CHINESE investors have spent a quick-fire $120 million in the last two months buying rural properties across Australia and the signs are that the buying spree is only the beginning, with more than $1 billion worth of deals in play.
After a disappointing foray into Australia's resources sector Chinese investors have taken a far more cautious approach to agriculture but are now finally starting to act, buying a $40 million farm every fortnight for the past two months.
Chinese groups were identified as far back as 2012 as the next major group of foreign investors for rural Australia, but aside from Shandong Ruyi buying Australia's largest cotton irrigator Cubbie Station for $232 million it took three years to see a serious buying spree by the Chinese.
Dashang Group, Hailiang Group, Fucheng Group, Tianma Bearings Group and New Hope have outlaid about $260 million since March on rural holdings and production.

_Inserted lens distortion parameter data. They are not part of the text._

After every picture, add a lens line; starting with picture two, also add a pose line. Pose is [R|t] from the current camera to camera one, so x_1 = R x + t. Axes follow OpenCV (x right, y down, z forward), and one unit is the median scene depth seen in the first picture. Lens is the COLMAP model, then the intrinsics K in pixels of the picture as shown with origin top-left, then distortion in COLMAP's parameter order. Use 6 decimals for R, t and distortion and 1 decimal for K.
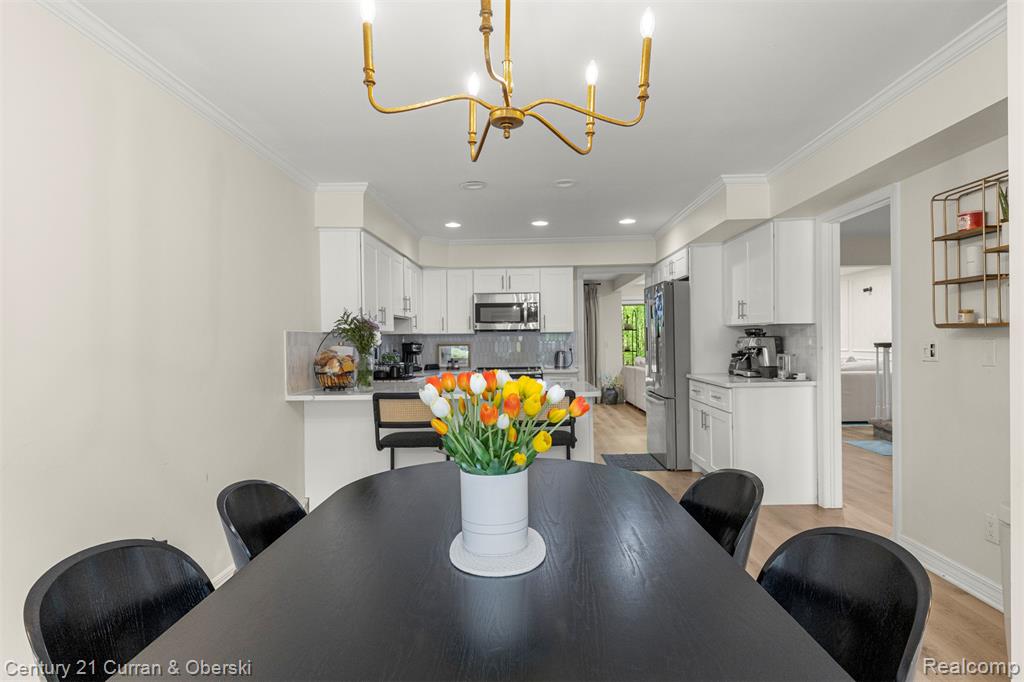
lens RADIAL K [[557.0, 0, 513.8], [0, 557.0, 347.1], [0, 0, 1]] dist [-0.000963, -0.000131]
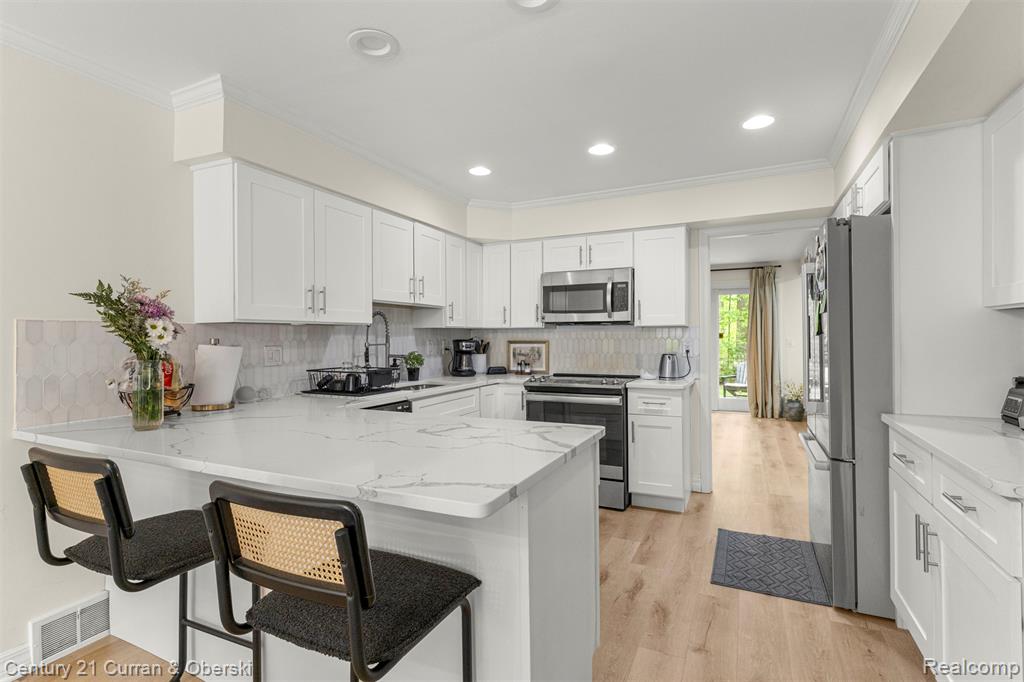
lens RADIAL K [[477.4, 0, 513.6], [0, 477.4, 339.2], [0, 0, 1]] dist [-0.012433, -0.000431]
pose [[0.913010, 0.011100, -0.407786, 0.150830], [-0.013050, 0.999913, -0.002000, -0.007074], [0.407728, 0.007147, 0.913076, 0.408885]]
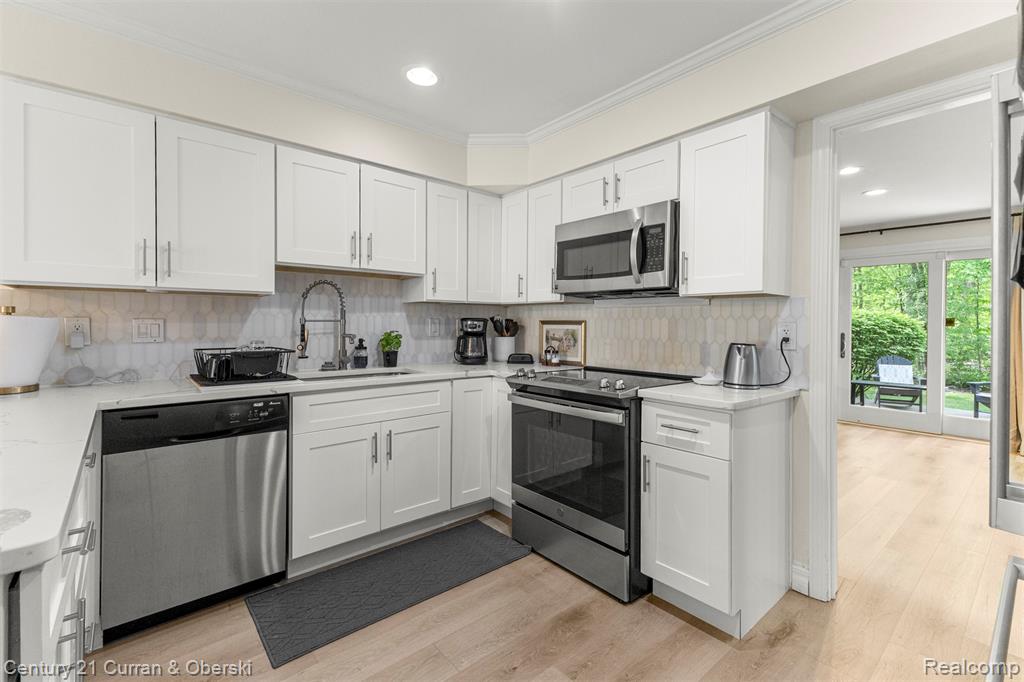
lens RADIAL K [[452.8, 0, 515.2], [0, 452.8, 328.2], [0, 0, 1]] dist [0.021580, 0.000022]
pose [[0.671468, 0.027976, -0.740506, 0.217212], [-0.026158, 0.999559, 0.014044, -0.003748], [0.740572, 0.009940, 0.671904, 0.683324]]
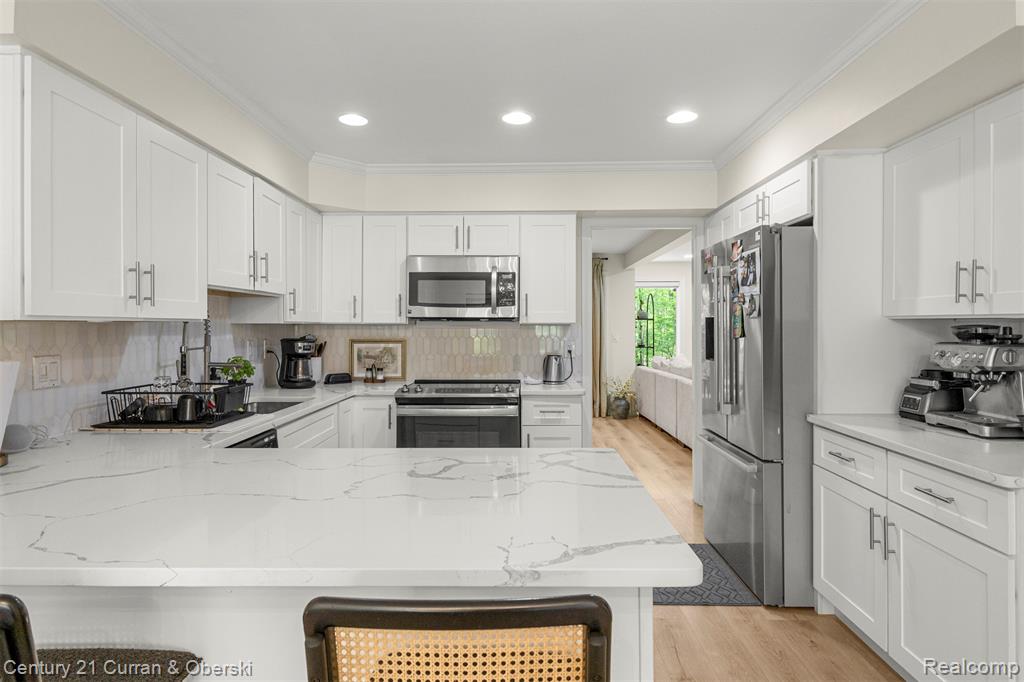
lens RADIAL K [[571.1, 0, 508.3], [0, 571.1, 330.4], [0, 0, 1]] dist [-0.002144, -0.000641]
pose [[0.999884, 0.014992, 0.002510, 0.034471], [-0.014975, 0.999863, -0.006991, -0.014630], [-0.002614, 0.006952, 0.999972, 0.394309]]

There are more Chinese investors waiting at the farm gate. They include one of China's largest beef producers, Chongqing Hondo Agriculture Group, which is looking to buy up to $100 million worth of cattle stations in Australia.
They also include Pengxin's listed subsidiary, Dakang Farming, along with Shanghai CRED, financial services group Zendai and textile, property and logistics conglomerate Shanshan Group who are all said to have shown interest in Australia's largest land holder S. Kidman & Co or the Terra Firma backed Consolidated Pastoral.

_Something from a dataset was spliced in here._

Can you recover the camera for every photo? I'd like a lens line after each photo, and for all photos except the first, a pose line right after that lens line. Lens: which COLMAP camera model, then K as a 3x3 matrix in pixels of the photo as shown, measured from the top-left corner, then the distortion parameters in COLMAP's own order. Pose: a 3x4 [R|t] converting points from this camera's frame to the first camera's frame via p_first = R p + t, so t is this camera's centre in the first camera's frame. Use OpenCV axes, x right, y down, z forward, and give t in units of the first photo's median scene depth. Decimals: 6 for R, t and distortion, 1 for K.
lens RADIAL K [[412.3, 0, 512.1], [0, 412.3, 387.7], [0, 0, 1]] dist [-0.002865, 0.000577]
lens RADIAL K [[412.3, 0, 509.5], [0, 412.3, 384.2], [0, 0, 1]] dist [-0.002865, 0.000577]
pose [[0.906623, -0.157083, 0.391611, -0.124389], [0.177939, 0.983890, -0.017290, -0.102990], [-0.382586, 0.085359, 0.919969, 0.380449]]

Austrade's trade commissioner in Chengdu, Jeff Turner, said in May that the line-up of Chinese interests was extensive, with as many as 300 Chinese cattle and cattle-related companies looking to invest in Australia.
However it is the comments of Chinese buyers that have fuelled the hopes of farm vendors, agents, bankers and lawyers all looking to do deals with the Chinese giants.

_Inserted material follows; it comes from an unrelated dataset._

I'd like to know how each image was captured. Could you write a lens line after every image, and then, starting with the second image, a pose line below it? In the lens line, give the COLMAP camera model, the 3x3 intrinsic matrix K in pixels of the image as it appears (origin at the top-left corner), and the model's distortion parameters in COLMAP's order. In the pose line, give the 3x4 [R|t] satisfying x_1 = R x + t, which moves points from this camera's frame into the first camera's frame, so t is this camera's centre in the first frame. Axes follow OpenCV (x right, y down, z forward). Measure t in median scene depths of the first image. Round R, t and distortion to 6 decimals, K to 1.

The chairman of New Hope Group, Liu Yonghao, who has pledged to invest $500 million in Australian agriculture over the next three years said China's land was seriously overloaded, with too much fertiliser degrading the land. "Australia has a vast landmass, good grasslands and sunshine," he said. "It is our hope to bring Australia's beef and mutton into the market of China. We should say these investments are beneficial to Australia and China."
With the recent increase in Chinese investment, local law firms who have represented Chinese buyers say such investors are now making fewer mistakes. "Early investors who came in made substantial losses as a result of their inexperience," Holding Redlich partner Brian Healey said. "They are much more savvy than they were three or even two years ago. They study our social, legal and political systems very carefully."
His colleague, Holding Redlich partner Carl Hinze, who speaks Mandarin and has worked for a decade in China, said Chinese investors in Australia were looking to diversify from commercial and residential investment into agriculture.
"Their initial investments abroad are about doing what they know best, investing in commercial and residential property, but the scale in the Australian market is so much smaller than what they are used to in China, so they then diversify into areas they are not so familiar with, and the classic area is agriculture," Mr Hinze said.
"We see it especially with Chinese property developers and that's not a surprise given what has happened with the property market in China where the risk-return profile has recently changed," Mr Hinze said.
"They are looking for more secure investments abroad now that the investment returns on property in China are trending down. It's about combining the commercial objective of pursuing profit-making opportunities with the added benefit of achieving China's food security objectives."
Mr Hinze said it is likely that a large percentage of Chinese investors in Australian agriculture will want to bed down their investments in the next 18 months and "seek to collaborate effectively with Australian management."
McCullough Robertson partner Rodney Bell agrees that management of rural properties will be key for Chinese investors. "It is all well and good that the Chinese are buying rural land in Australia, but it is crucial that they lock in experienced local management," Mr Bell said.
He also warns that the Chinese probably need to try and remove the perception of "tyre-kicking" that has formed.
"To transact in a favourable manner the Chinese will probably have to be respond expeditiously to some market demands - they can't just wait and wait."
Thynne + Macartney partner Bill Loughnan said that while the Chinese were astute deal makers and also faced more hurdles including foreign investment review board approvals, some farm vendors should not be waiting forever for the magical Chinese investor.
"One particular issue in today's environment is whether aspiring vendors are prepared to wait for the foreign investors to come out of the woodwork to do a deal where they could get good values," Mr Loughnan said.
"And remember some of them are under pressure and that intensifies as they wait.
"When you have a prospective deal with a foreigner you just don't know whether they are in fact ready to proceed to contract. ...If the client hangs out for the magical Chinese investor and things go to putty that is the client's responsibility."